Modern Islamic Thought: Arabic Texts
This course (a companion course to Modern Islamic Thought ) examines a representative selection of influential Arabic texts by modern Islamic thinkers, from
Islamists (radical and moderate) to their opponents, modernist, liberal and sufi. It provides an opportunity to engage in detail with original sources while helping to develop Arabic language research skills.
Islam and Politics
This course explores the theoretical debate concerning the interface between Islam and politics, discussing issues such as the Islamic state, democracy and human rights, nationalism, trans-nationalism and globalism.
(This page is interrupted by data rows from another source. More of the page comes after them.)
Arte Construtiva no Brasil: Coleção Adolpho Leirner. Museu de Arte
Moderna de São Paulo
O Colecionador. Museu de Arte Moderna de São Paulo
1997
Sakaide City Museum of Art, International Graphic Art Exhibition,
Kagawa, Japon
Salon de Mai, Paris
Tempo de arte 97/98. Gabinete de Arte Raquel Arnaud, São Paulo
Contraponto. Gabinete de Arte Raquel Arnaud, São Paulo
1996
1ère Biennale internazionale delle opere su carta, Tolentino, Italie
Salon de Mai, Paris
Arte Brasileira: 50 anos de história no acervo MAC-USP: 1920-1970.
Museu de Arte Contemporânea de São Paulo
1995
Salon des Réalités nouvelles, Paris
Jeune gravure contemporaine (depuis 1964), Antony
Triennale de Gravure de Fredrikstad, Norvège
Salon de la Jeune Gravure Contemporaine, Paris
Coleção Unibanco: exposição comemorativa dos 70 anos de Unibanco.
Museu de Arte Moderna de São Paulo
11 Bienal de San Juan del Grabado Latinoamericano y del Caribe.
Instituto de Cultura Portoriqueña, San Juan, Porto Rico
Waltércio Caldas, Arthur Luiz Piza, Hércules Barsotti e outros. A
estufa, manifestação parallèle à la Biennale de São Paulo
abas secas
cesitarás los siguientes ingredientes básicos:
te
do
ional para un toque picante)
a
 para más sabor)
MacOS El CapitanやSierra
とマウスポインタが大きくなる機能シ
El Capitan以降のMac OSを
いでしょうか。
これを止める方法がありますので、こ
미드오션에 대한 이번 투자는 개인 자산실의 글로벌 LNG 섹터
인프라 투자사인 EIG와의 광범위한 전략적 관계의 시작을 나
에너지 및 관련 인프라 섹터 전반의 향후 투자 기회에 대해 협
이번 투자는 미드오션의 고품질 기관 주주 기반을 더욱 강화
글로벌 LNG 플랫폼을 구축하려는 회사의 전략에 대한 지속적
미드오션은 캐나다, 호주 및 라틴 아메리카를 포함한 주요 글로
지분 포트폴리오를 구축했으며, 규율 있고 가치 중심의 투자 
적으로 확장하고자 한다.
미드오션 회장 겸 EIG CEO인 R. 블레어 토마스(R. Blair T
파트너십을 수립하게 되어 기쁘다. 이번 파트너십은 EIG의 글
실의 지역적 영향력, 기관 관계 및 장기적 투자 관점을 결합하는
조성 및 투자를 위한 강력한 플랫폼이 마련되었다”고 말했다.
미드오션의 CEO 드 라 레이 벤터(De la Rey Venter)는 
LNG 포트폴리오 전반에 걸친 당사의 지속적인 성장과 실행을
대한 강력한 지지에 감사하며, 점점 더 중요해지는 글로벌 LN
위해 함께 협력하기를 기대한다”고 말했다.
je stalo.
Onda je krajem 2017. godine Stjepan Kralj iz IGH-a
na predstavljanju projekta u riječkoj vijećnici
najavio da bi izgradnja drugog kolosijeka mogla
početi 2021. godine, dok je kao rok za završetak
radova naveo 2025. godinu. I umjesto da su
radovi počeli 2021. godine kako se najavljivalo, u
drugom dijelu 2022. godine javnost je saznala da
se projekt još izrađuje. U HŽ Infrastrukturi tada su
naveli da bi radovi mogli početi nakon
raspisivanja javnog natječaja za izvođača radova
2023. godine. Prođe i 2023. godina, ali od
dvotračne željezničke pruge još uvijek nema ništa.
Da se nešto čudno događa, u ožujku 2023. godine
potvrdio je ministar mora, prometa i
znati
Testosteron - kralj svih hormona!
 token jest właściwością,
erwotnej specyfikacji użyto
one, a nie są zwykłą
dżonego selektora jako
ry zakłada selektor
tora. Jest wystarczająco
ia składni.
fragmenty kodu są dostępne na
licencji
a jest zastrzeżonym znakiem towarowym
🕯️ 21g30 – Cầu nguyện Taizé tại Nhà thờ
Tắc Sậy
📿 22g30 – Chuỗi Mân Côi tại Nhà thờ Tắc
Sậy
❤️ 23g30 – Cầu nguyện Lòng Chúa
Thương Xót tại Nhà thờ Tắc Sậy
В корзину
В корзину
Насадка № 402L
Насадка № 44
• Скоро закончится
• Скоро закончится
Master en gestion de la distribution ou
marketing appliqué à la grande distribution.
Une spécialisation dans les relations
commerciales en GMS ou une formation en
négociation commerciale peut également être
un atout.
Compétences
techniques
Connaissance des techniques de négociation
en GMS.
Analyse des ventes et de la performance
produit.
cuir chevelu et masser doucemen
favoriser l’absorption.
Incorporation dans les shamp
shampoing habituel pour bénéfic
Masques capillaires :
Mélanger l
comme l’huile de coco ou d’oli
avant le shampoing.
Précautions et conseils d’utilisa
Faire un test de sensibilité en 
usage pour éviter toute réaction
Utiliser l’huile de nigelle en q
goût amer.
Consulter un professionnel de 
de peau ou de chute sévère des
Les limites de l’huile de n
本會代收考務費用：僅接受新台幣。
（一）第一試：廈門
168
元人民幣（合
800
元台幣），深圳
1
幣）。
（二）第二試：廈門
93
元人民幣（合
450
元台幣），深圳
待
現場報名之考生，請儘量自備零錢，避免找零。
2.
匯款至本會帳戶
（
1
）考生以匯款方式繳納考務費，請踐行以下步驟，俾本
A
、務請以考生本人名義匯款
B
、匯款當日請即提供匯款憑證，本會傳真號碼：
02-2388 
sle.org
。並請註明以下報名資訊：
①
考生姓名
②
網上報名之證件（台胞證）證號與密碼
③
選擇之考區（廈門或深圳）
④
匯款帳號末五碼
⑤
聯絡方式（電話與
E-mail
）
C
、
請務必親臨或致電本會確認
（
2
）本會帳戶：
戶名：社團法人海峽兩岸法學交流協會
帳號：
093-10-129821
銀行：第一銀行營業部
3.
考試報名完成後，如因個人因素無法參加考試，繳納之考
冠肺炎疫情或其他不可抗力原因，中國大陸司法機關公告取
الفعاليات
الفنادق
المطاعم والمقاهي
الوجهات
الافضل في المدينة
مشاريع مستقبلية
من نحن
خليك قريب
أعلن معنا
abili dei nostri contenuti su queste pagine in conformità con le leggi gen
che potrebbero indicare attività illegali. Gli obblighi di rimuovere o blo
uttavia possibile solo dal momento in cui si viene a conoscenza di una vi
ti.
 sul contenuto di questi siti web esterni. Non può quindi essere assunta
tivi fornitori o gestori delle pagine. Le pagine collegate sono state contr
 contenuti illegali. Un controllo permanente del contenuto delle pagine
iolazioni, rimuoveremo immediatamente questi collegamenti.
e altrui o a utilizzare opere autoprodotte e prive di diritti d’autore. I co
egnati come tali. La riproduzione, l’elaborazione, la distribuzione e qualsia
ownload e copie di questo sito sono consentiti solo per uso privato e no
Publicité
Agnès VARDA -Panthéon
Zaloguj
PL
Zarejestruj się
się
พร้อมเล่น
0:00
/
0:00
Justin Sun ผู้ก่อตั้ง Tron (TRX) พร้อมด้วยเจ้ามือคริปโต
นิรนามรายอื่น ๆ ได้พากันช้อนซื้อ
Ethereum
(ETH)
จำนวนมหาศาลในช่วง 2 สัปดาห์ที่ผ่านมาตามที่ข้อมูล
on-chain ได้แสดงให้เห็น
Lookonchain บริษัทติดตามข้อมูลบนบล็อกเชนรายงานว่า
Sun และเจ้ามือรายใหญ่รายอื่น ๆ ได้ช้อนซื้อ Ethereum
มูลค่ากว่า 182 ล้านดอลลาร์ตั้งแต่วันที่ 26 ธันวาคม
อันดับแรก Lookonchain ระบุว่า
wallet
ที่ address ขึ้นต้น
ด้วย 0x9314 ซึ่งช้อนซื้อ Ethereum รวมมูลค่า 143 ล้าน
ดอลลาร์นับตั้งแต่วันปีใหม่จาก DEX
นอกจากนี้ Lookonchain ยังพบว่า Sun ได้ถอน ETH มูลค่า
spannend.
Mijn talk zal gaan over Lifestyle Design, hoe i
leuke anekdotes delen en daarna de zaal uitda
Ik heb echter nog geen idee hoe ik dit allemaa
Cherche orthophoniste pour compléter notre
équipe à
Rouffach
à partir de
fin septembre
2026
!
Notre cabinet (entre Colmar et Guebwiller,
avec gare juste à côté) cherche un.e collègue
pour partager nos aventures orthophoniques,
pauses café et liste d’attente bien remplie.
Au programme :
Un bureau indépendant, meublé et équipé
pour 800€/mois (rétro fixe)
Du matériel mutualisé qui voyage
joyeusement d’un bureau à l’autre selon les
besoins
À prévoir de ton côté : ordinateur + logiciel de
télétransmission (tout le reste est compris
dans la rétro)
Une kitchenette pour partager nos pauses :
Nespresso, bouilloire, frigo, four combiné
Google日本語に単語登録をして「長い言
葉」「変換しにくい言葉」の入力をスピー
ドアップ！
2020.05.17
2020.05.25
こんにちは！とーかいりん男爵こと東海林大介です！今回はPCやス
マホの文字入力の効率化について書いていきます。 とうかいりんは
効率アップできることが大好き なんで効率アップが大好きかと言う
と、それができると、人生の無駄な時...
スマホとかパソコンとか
Theoretical issues and debates are illustrated through examples drawn from the Muslim experience on the ground in governments, Islamic movements and international Islamic organisations, for example.
Islam beyond the Muslim World: Europe and the USA
This course examines Muslim communities outside of majority Muslim countries, focusing on Britain, Western Europe and the USA and considering religious, political, legal and sociological dimensions and contemporary debates.